Safe Holiday Shopping Using Public Wi-Fi

Mobile Commerce

Thanksgiving and Black Friday are behind us, which means the holiday season is in full swing—and so is holiday shopping. Since the introduction of the iPhone in 2007, more and more of that shopping takes place using smartphones and tablets every year. I’ve already talked about how global mobile data traffic has been growing at a speed worthy of a Formula 1 racecar, but an ever increasing number of people are also shopping via their mobile device. With the proliferation of public Wi-Fi access and the new Wi-Fi Hotspot 2.0 technology, consumers are increasingly connecting their devices to public access points, and many of them are doing so to shop.

Let’s look at a few of the numbers. Mobile commerce, sometimes referred to as m-commerce, (purchases made via mobile technology like smartphones and tablets) accounted for almost 33% of 2013 holiday purchases.1  In fact, 53% of the 400 million pages viewed on Walmart’s website on Black Friday in 2013 came from mobile devices.2  And, if the growth in recent years is any indication, those numbers will again increase substantially this year.

Wi-Fi Security Risks

Unfortunately, many public Wi-Fi access points don’t offer any form of link-layer security and leave you vulnerable to various types of cyber attacks,3
including:Unlock Wifi

Evil Twin Attacks

This type of attack is performed using a rogue Wi-Fi access point with the same name (or a similar name) as that of a trusted access point and is generally used for identity theft.

Session Hi-Jacking

This type of attack is performed by mimicking the access point to which you are connected, causing your device to disassociate from the network. The attacker then assumes your session, resulting in theft of service.

Session Side-Jacking

This type of attack is performed by an attacker snooping on your unencrypted Wi-Fi communications in order to intercept your session cookie. They then have access to your personal, private web pages (e.g. Facebook pages).


This type of attack is performed by an attacker intercepting your unencrypted Wi-Fi communications. This can put your personal information like passwords, credit card numbers, email, and photographs at risk of exploitation.

Stay Safe on Public Wi-Fi

There are a number of industry leaders working on safer, more secure Wi-Fi technology, but in the meantime, there are some best practices you can employ in order to make your shopping experiences safer and more secure when using public Wi-Fi access points.

Choose Your Wi-Fi Network Carefully

It’s worth the extra time to make sure you are connecting to the right network and not a scammers look-alike network.

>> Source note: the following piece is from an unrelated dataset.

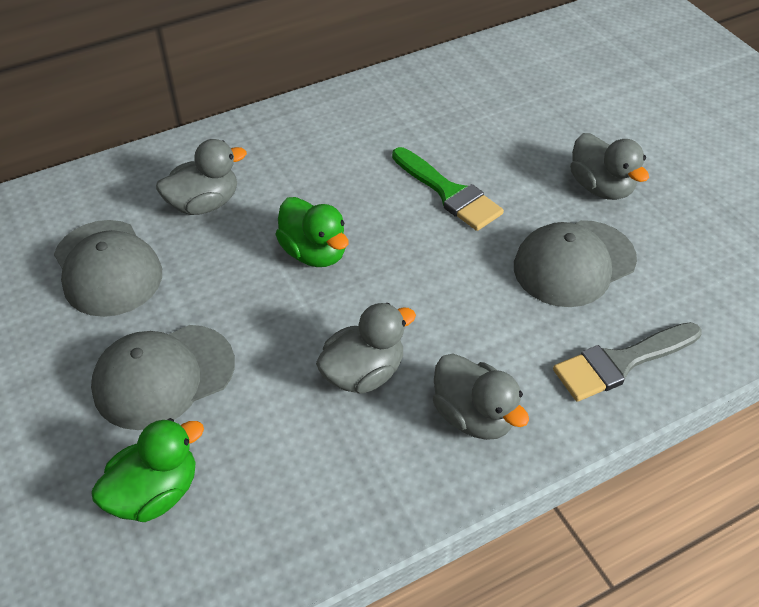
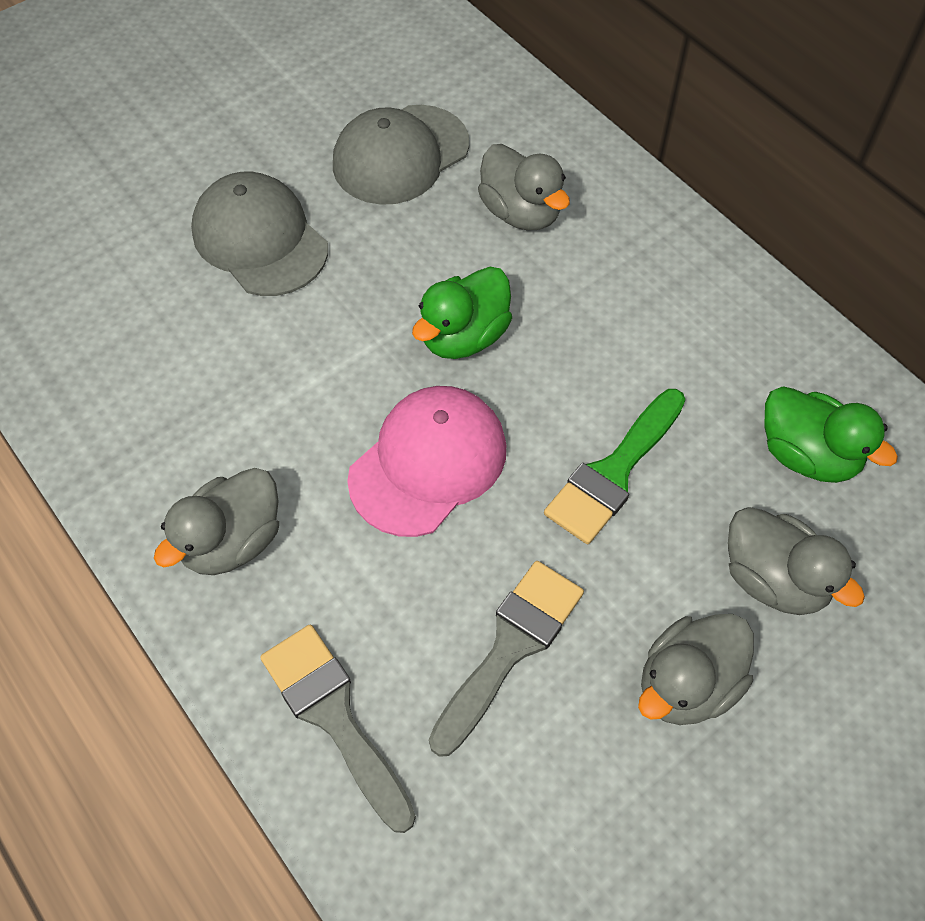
camera: 80 degrees right, 10 degrees up
(155, 492) = (121, 268): green duck -> green duck (807, 455)
(363, 373) = (284, 418): grey duck -> grey duck (773, 579)
(423, 287) = (428, 463): none -> pink cap
(574, 263) = (510, 648): grey cap -> grey brush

As an example: when you’re accessing a public Wi-Fi network like those offered in many restaurants, coffee shops, and public libraries, make sure you verify the name of the network with staff or on posted signs before connecting.

Check for the HTTPS

You may not have noticed, but most of the big e-commerce sites (and many other sites) don’t have the standard http:// at the beginning of their URLs. Instead they have https:// in its place. That “s” literally stands for secure and is a good indication that you’re working with a website that cares about security. There are extensions available for browsers like Chrome, Firefox and Opera that will force your browser to implement HTTPS on any page of a site that has it in place. One of these extensions is called HTTPS Everywhere.

Use a Virtual Private Network (VPN)

One of the best ways to secure your browsing sessions is to use a VPN. These virtual networks encrypt the traffic between your device and the VPN server, making it more difficult for a potential intruder to gain access to your data. There are many paid and free options, but you’ll want to do some research to find the VPN that best fits your needs.

Only Update Your Apps on a Trusted Home or Work Network

It’s important to keep your software and apps up to date. These updates frequently include new security features. However, don’t use public Wi-Fi to update your apps or other software. This can be an access point used by hackers to install malware on your device.

Use Unique Passwords

I know it’s a pain to remember all of your usernames and passwords, but it can be vital to security. If one of your accounts gets hacked or compromised, you don’t want the attacker to have access to all of your accounts. That’s why it’s important to make sure you are using unique passwords on every site. It’s also important to change your passwords periodically.

Enable Two-Factor Authentication

Services like Gmail, Facebook and Twitter offer two-factor authentication. When it is enabled, you have an added layer of protection if someone does sniff out your password when you’re using public Wi-Fi Access points.

Forget the Network

You should be in the habit of logging off of any services you were signed into before ending your session. Also, you should not allow your mobile device to log onto these networks automatically. Learn how to make your device “forget” a network and then do so consistently when using public Wi-Fi access points.

Be Careful What You Access

When accessing the Internet via public Wi-Fi access points, it is important to limit the activities you do. Generally speaking, any financial transactions (especially Internet banking sessions) should be performed when you’re connected via cellular data or on a secure, trusted network.

This holiday season, I hope you’ll keep mobile security in mind. Getting a great deal on your shopping won’t mean much if your phone or information is compromised.